A teaching revolution

2 min read

When the current Coronavirus crisis is over and life returns to normal, will EdTech be playing an even bigger role in educating children?

Teachers and students alike have, over the past few weeks, had to watch as schools have been shut down and exams cancelled amid the on-going public health emergency caused by the Coronavirus.

According to the United Nations’ Educational, Scientific and Cultural Organization thousands of schools have been closed around the world, with hundreds of millions of students facing an educational upheaval that’s unparalleled in both its scale and level of disruption.

The implications of the pandemic for the education sector, and the impact it’s having, has been so great that it is to be examined in a wide-ranging inquiry by the UK Parliament’s Education Select Committee.

Its chair, Robert Halfon MP, has said, “The coronavirus outbreak is going to have a deep and long-lasting impact right across the education sector.”

One of those impacts will be the accelerating trend for using more technology in schools, and this crisis has seen a growing number of schools turning to it in order to maintain learning continuity.

Today, the Coronavirus has resulted in the majority of children in the UK now being educated remotely, with schools adopting technology to deliver the best learning experiences they can.

In the latest issue of New Electronics we look at how technology is being used to revolutionise education, whether through the use of robotics or virtual reality, which has the potential to make education more immersive and impactful, or by deploying artificial intelligence.

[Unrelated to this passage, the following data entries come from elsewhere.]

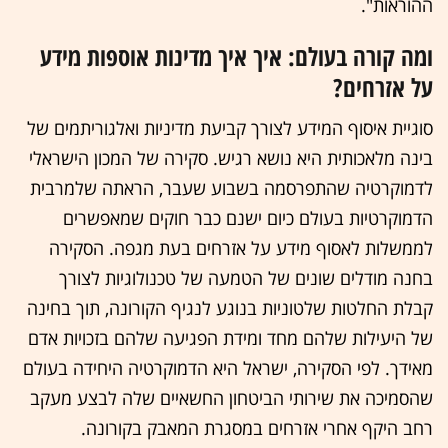
ההוראות".
ומה קורה בעולם: איך איך מדינות אוספות מידע
על אזרחים?
סוגיית איסוף המידע לצורך קביעת מ
דיניות ואלגוריתמים של
בינה מלאכותית היא נושא רגיש. סקירה של המכון הישראלי
לדמוקרטיה שהתפרסמה בשבוע שעבר, הראתה שלמרבית
הדמוקרטיות בעולם כיום ישנם כבר חוקים שמאפשרים
לממשלות לאסוף מידע על אזרחים בעת מגפה. הסקירה
בחנה מודלים שונים של הטמעה של טכנולוגיות לצורך
קבלת החלטות שלטוניות בנוגע לנגיף הקורונה, תוך בחינה
של היעילות שלהם מחד ומידת הפגיעה שלהם בזכויות אדם
מאידך. לפי הסקירה, ישראל היא הדמוקרטיה היחידה בעולם
שהסמיכה את שירותי הביטחון החשאיים שלה לבצע מעקב
רחב היקף אחרי אזרחים במסגרת המאבק בקורונה.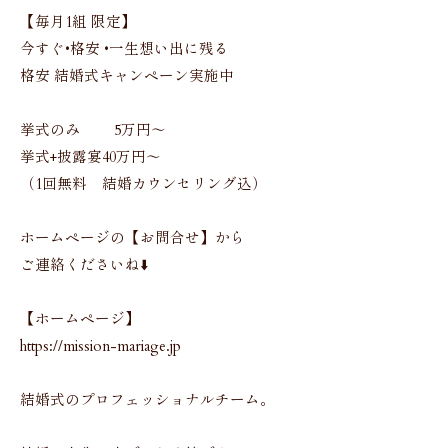
【毎月1組 限定】
今すぐ•格安 •一生想い出に残る
格安 結婚式キャンペーン実施中
挙式のみ 5万円〜
挙式+披露宴40万円〜
（1回無料 結婚カウンセリング込）
ホームページの【お問合せ】から
ご連絡くださいね⬇️
【ホームページ】
https://mission-mariage.jp
結婚式のプロフェッショナルチーム。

While for some the move to use technology will require a significant shift in mind-set, for others it’ll be seen as an opportunity to think creatively and to look at new and emerging ways to embed and use technology when it comes to teaching and learning.

While EdTech certainly has a positive perception in terms of its impact on teacher workloads and student experiences, there is often a widespread gap in teacher proficiency, which means that these resources are often under-utilised and are not always able to deliver the potential benefits promised.

So ensuring that technology supports education will require not only better support for teachers but, from the industry itself, greater creativity and a willingness to rethink and redesign technology – keeping it simple and making sure it really does deliver what is promised.

As with any crisis, as the Coronavirus upends the way in which we work, live and engage with one another, plenty of companies in the EdTech sector will be looking to make money by selling their technology to schools.

Critically the EdTech industry needs to ensure that it puts the needs of both teachers and students first, because the risks and costs to both of getting ‘technology’ wrong will be immense.